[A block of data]

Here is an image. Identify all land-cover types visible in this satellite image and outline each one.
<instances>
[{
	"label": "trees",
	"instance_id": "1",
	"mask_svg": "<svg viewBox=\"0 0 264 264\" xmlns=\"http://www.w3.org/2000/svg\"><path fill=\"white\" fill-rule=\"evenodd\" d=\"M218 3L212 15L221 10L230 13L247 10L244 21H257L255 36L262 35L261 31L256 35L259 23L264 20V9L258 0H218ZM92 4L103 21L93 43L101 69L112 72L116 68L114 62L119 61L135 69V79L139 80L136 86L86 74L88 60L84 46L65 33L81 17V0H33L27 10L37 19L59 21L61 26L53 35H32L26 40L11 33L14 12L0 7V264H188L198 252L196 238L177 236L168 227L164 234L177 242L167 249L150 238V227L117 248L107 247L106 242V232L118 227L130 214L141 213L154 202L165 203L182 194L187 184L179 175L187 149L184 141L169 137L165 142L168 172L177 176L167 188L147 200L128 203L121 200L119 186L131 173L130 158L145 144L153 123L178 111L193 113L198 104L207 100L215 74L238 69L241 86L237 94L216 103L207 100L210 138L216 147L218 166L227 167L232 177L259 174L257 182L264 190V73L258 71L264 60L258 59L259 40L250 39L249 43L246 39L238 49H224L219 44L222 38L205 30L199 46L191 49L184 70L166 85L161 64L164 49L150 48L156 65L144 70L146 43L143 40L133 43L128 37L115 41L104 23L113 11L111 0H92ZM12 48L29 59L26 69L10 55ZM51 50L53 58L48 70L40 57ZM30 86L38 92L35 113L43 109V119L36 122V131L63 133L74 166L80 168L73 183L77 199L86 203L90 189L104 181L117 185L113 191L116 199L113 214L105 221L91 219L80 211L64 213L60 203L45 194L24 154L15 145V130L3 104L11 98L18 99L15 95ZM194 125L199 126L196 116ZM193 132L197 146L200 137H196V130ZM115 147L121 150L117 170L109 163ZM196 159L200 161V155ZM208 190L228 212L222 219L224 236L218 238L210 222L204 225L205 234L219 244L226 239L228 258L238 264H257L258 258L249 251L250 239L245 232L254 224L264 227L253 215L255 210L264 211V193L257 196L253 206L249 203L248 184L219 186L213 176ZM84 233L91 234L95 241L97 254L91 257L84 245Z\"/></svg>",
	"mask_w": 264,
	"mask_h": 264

THE PROBLEM: Your task is to repeat the data exactly; please include every line.

RESULT:
Here is an image. Identify all land-cover types visible in this satellite image and outline each one.
<instances>
[{
	"label": "trees",
	"instance_id": "1",
	"mask_svg": "<svg viewBox=\"0 0 264 264\" xmlns=\"http://www.w3.org/2000/svg\"><path fill=\"white\" fill-rule=\"evenodd\" d=\"M218 3L212 15L221 10L230 13L247 10L244 21H257L255 36L262 35L261 31L256 35L259 23L264 20V9L258 0H218ZM92 4L103 21L93 43L101 69L112 72L116 68L114 62L119 61L135 69V79L139 80L136 86L86 74L88 60L84 46L65 33L81 17V0H33L27 10L37 19L59 21L61 26L53 35H32L26 40L11 33L14 12L0 7V264H188L198 252L196 238L177 236L168 227L164 234L177 242L167 249L150 238V227L117 248L107 247L106 242V232L118 227L130 214L141 213L154 202L165 203L182 194L187 184L179 175L187 149L184 141L169 137L165 142L168 172L177 176L167 188L147 200L128 203L121 200L119 186L131 173L130 158L145 144L153 123L178 111L193 113L198 104L207 100L215 74L238 69L241 86L237 94L216 103L207 100L210 138L216 147L218 166L227 167L232 177L259 174L257 182L264 190V73L258 71L264 60L258 59L259 40L250 39L249 43L246 39L238 49H224L219 44L222 38L205 30L199 46L191 49L184 70L166 85L161 64L164 49L150 48L156 65L144 70L146 43L143 40L133 43L128 37L115 41L104 23L113 11L111 0H92ZM12 48L29 59L26 69L10 55ZM51 50L53 58L48 70L40 57ZM30 86L38 92L35 113L43 109V119L36 122V131L63 133L74 166L80 168L73 183L77 199L86 203L90 189L104 181L117 185L113 191L116 199L113 214L105 221L91 219L80 211L64 213L60 203L45 194L24 154L15 145V130L3 104L11 98L18 99L15 95ZM194 125L199 126L196 116ZM193 132L197 146L200 137H196V130ZM115 147L121 150L117 170L109 163ZM196 159L200 161V155ZM208 190L228 212L222 219L224 236L218 238L210 222L204 225L205 234L219 244L226 239L228 258L238 264H257L258 258L249 251L250 239L245 232L254 224L264 227L253 215L255 210L264 211V193L257 196L253 206L249 203L248 184L219 186L213 176ZM84 233L91 234L95 241L97 254L91 257L84 245Z\"/></svg>",
	"mask_w": 264,
	"mask_h": 264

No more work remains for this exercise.